De erfenis van Clara Rozijn

Mierdse ruïne inzet planschadevergoeding
ED 2007
 
Clara Rozijn mag de herbouw van haar boerderijtje aan de Neterselsedijk in Lage Mierde zelf niet meer meemaken. Precies tien jaar na haar dood doen de erfgenamen een nieuwe poging om het oude optrekje te herbouwen. Het verzoek voor een vergoeding vanwege planschade na het intrekken van de bouwvergunning, houdt aanstaande dinsdag de commissie grondgebied bezig.
Het boerderijtje aan de Neterselsedijk is al jaren een markant voorkomen in het straatbeeld op de weg van Lage Mierde naar Netersel. Het pand werd oorspronkelijk bewoond door Lage Mierdenaar Jan Steenbreker die zijn nicht Clara Rozijn van Westelbeers naar Lage Mierde haalde om voor hem te zorgen. Haar zorg werd vorstelijk beloond want bij het overlijden van haar oom erfde ze de complete boerderij.
Clara kon echter niet lang genieten van haar nieuwe bezit omdat de boerderij in verval raakte. Voor de oude stenen was nog geen cement gebruikt waardoor de muren een voor een omvielen: slechts één buitengevel die later werd gebouwd overleefde alle stormen.
Clara zat er niet mee en trok zich terug in een van de bijgebouwen. Vanuit het kippenhok zag ze het leven aan de Neterselsedijk aan zich voorbij trekken. Toen ze in 1977 een vergunning kreeg om de boerderij te herbouwen maakte ze daar geen gebruik van. Toen de gemeente Hooge en lage Mierde tien jaar later constateerde dat er nog steeds geen begin was gemaakt met het ruimen van de bouwval en het bouwen van een huis, werd de boerderij niet meer als woning in het bestemmingsplan opgenomen. In 1989 volgde nog een verzoek om te gaan bouwen maar toen daar niet op gereageerd werd volgde het intrekken van de vergunning en daardoor ook van de bestemming wonen: een opmerkelijke actie voor Clara die hierdoor het recht op wonen in haar eigen huis leek te verliezen
Toen Clara Rozijn in 1993 overleed realiseerden haar neven en nichten, als meest directe familieleden, dat hen een fortuin ontglipte. Ze vroegen al in 1994 toestemming om de boerderij alsnog te herbouwen maar het verzoek werd afgewezen omdat het de toenmalige gemeente Hooge en Lage Mierde niet duidelijk was of de nazaten van Clara als belanghebbenden konden worden aangemerkt.

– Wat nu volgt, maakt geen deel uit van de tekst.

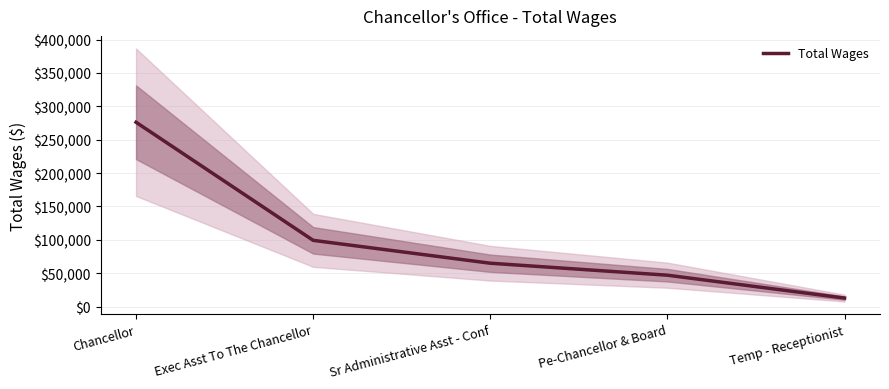

What is the sum of the values at Temp - Receptionist and Exec Asst To The Chancellor?

111958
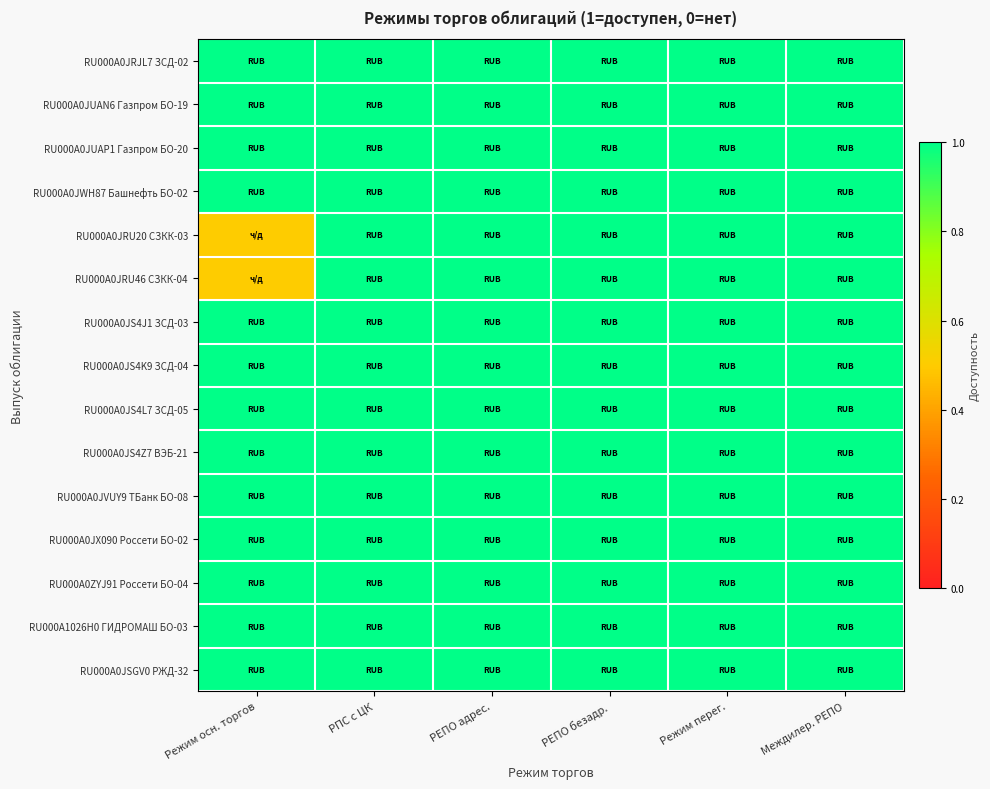

How many data points does each series have?

6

In de tien jaar die er verstreken na haar dood vermaalden storm en regen de restanten van de boerderij tot een onooglijke ruïne. Een oude waterput geeft nog de plek op de binnenplaats aan en het kippenhok toont de plek waar Clara haar laatste dagen telde. Struikgewas overwoekerde de stenen en het werd er stil.